Он полез в калиту на поясе, доставая деньги. Бабка подставила ладонь под злотые, которые Витолд, не считая, ссыпал ей в руку.
— Погодь, — остановил нас ее голос уже за порогом. — Вот, возьми-ка…
Она протягивала холщовый мешочек.
— Там травки, да не простые. Ежели кто еще потеряется, сделай так. Завари настой этой травы, а пока стоит-остывает, распусти вязаные носки того человека, кого найти хочешь, и в том настое нитки смочи да дай просохнуть. Смотай из ниток клубок, выйди на перекресток дорог и кинь его на землю. Потом трижды назови имя того, кто пропал, поцарапай себе ладонь и капни на клубок крови. В какую сторону клубок покатится, туда и ступай — и найдешь пропажу!

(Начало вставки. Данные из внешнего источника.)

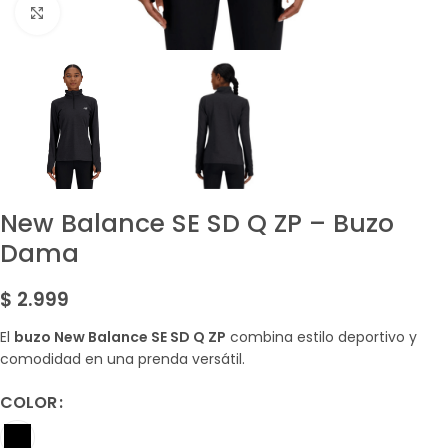
Amplía la Imagen
New Balance SE SD Q ZP – Buzo
Dama
$
2.999
El
buzo New Balance SE SD Q ZP
combina estilo deportivo y
comodidad en una prenda versátil.
COLOR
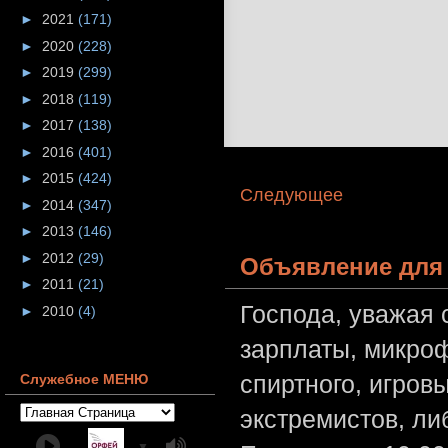
►
2021
(171)
►
2020
(228)
►
2019
(299)
►
2018
(119)
►
2017
(138)
►
2016
(401)
►
2015
(424)
Следующее
►
2014
(347)
►
2013
(146)
►
2012
(29)
Объявление для 
►
2011
(21)
Господа, уважая 
►
2010
(4)
зарплаты, микроф
спиртного, игров
Служебное МЕНЮ
экстремистов, л
▼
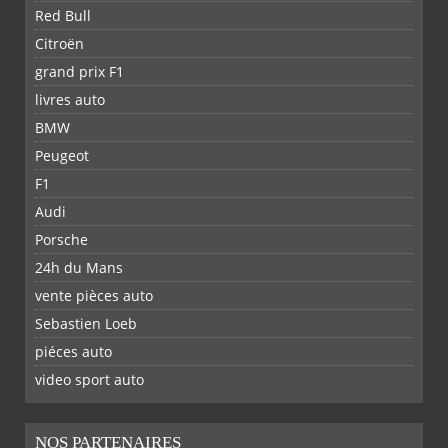
Red Bull
Citroën
grand prix F1
livres auto
BMW
Peugeot
F1
Audi
Porsche
24h du Mans
vente pièces auto
Sebastien Loeb
piéces auto
FACEBOOK
TWITTER
YOUTUBE
GOOGLE
PINTEREST
RSS
video sport auto
NOS PARTENAIRES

— Спасибо, — Витолд двумя пальцами взял мешочек, — да только к чему…
— А к тому, — прищурилась знахарка. — Ты мне золота много дал, даже с лихвой. А мне лишнего не надо. Вот и отдариваю, разницу покрываю.
Вроде немного времени мы провели в домике знахарки Одоры, а когда вышли, стало заметно, что давно уже глубокая ночь. Ветер стих, разогнав тучи. Стало прохладно. Витолд поежился.

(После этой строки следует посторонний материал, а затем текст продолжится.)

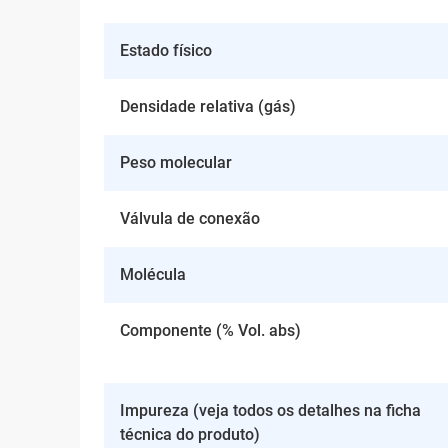
Estado físico
Densidade relativa (gás)
Peso molecular
Válvula de conexão
Molécula
Componente (% Vol. abs)
Impureza (veja todos os detalhes na ficha
técnica do produto)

— Как там Агнешка? — подумал он вслух. — Страшно ей, поди!
Словно в подтверждение его слов, где-то протяжно завыли волки. В Уводье им немедленно отозвались воем и лаем псы. Затявкали и наши охотничьи собаки.
— Это не в той стороне, — промолвил Коршун, по-птичьи склонив голову набок. — Но поспешить все равно надо! Дубравы далеко.
И опять ночная скачка. Опять спешка и дробная рысь старого коняги, который упрямо отказывался мчаться галопом. Иногда ловила себя на мысли, что Витолд тяготится моим присутствием — он рвался к сестренке, которая где-то там, в лесу, сидела под дубом одна-одинешенька, и в то же время не мог бросить меня, плохую наездницу. Волчий вой сливался с лаем собак. Те и другие словно подгоняли всадников — кто первым доберется до цели.
От дома знахарки ехали другой дорогой — мимо Уводья в сторону Белой Поляны, а оттуда — к Ключам. Я уж было подумала, что Витолд собирается оставить меня в охотничьем доме в компании княжны Ярославы — я ж их только задерживала! — а сам поскачет за Агнешкой, но мы промчались мимо Ключей, даже не посмотрев в сторону господского дома.
Всю дорогу Коршун молчал, пристроившись сбоку отряда, но, когда нас обступил лес, решительно вырвался вперед.
— Дальше за мной!
— Почему? — ревниво встрепенулся князь.
— А вы так хорошо знаете свои дубравы? — вопросом на вопрос ответил истребитель нечисти. — И это вы успели подсмотреть кое-что у бабки Одоры?
Ответом ему была тишина.
Скачка продолжалась. Гайдуки с факелами ехали по бокам, то и дело зовя девочку по имени. Витолд молчал, как в рот воды набрал. Оба «ястреба» немного оторвались вперед.
Несколько раз слышался волчий вой. С каждым разом он звучал все ближе, потом за деревьями в темноте замелькали золотистые огоньки. Мы не летели по лесу, сломя голову, иначе запросто можно было переломать коням ноги, а всадникам шеи. Да еще и я всех задерживала. Именно мой старый конь и привлек внимание хищников — звери всегда чуют самого слабого. Но волков — если это впрямь были волки, а не волкопсы — сдерживало количество всадников и факелы в руках гайдуков. Стояла весна. Где-то в логове копошились новорожденные волчата, и взрослым надо было кормить малышей и мать. Конская туша для этого вполне годилась.